Dataset records
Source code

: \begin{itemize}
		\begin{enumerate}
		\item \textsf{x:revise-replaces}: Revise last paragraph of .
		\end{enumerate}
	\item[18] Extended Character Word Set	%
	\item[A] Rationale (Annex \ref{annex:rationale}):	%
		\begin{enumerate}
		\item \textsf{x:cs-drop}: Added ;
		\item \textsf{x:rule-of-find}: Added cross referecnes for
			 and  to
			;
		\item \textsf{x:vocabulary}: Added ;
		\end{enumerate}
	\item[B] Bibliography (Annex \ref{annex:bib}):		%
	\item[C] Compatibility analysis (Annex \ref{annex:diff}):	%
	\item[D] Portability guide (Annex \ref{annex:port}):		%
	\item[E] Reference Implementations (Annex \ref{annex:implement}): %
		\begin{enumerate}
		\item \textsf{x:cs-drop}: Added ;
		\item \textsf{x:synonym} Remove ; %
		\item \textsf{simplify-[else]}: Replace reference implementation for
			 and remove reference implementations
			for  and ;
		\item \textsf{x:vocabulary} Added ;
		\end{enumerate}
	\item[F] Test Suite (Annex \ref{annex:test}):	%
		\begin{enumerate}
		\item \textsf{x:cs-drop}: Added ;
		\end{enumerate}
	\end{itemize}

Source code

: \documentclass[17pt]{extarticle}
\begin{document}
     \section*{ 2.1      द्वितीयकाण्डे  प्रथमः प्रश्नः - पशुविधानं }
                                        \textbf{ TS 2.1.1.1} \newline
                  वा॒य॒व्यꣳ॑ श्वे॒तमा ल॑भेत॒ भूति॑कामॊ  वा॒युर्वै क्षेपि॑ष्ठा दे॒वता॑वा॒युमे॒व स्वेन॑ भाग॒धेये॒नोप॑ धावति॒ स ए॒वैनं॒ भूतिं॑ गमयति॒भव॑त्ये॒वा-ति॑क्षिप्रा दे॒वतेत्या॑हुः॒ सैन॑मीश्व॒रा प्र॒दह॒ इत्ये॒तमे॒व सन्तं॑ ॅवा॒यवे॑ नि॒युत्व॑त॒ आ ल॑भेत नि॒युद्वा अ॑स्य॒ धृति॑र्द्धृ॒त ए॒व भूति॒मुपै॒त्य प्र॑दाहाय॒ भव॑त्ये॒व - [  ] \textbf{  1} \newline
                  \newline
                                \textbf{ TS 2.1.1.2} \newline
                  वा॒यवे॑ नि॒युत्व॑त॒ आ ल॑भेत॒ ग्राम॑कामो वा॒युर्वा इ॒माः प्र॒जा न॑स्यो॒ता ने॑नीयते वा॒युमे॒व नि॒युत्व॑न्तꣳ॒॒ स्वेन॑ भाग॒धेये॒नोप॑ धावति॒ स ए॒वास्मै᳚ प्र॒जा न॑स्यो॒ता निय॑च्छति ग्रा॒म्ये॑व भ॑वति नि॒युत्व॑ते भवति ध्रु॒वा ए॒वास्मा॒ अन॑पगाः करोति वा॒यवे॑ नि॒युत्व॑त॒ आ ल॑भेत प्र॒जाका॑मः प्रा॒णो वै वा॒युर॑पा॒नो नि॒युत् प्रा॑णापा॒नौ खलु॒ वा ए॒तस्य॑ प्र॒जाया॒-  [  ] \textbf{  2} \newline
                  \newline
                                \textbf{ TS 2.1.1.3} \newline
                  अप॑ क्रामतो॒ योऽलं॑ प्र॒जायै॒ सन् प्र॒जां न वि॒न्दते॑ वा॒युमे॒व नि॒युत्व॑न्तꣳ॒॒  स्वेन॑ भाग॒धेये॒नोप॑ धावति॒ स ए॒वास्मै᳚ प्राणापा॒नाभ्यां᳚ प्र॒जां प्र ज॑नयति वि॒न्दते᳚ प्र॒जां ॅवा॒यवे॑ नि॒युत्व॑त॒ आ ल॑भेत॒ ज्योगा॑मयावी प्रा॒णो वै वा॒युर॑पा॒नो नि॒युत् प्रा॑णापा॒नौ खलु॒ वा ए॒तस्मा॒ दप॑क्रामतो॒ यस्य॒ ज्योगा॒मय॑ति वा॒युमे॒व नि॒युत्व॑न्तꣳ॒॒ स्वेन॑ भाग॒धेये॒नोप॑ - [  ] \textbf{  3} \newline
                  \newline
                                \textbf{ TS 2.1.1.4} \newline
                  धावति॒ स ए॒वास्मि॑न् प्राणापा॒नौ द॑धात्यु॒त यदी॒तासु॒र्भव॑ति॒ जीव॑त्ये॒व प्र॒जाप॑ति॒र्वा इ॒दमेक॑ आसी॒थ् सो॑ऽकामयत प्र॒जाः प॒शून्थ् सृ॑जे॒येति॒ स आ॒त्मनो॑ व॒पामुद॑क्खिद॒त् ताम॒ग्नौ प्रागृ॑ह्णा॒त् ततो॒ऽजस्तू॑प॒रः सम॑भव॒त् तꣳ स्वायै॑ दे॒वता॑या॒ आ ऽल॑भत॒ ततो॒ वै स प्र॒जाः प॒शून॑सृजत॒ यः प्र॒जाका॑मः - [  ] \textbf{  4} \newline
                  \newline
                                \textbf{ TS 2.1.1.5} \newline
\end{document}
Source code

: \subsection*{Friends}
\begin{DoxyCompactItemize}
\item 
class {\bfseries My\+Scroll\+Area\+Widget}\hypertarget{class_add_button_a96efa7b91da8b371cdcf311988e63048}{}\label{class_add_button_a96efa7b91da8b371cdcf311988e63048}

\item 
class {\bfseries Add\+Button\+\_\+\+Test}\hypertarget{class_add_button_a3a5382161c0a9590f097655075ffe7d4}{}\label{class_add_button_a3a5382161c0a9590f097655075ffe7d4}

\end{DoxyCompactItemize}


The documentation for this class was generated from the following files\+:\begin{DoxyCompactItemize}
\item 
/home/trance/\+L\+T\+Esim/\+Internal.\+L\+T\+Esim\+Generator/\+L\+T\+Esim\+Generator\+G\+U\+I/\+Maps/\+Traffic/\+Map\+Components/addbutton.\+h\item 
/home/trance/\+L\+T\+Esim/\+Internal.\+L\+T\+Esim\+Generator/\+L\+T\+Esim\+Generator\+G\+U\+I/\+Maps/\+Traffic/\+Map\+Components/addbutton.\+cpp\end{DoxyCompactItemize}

§ **What is required**: Each line that includes the string "Components" should be copied from the data.

§ **Result of the exercise**:
/home/trance/\+L\+T\+Esim/\+Internal.\+L\+T\+Esim\+Generator/\+L\+T\+Esim\+Generator\+G\+U\+I/\+Maps/\+Traffic/\+Map\+Components/addbutton.\+h\item 
/home/trance/\+L\+T\+Esim/\+Internal.\+L\+T\+Esim\+Generator/\+L\+T\+Esim\+Generator\+G\+U\+I/\+Maps/\+Traffic/\+Map\+Components/addbutton.\+cpp\end{DoxyCompactItemize}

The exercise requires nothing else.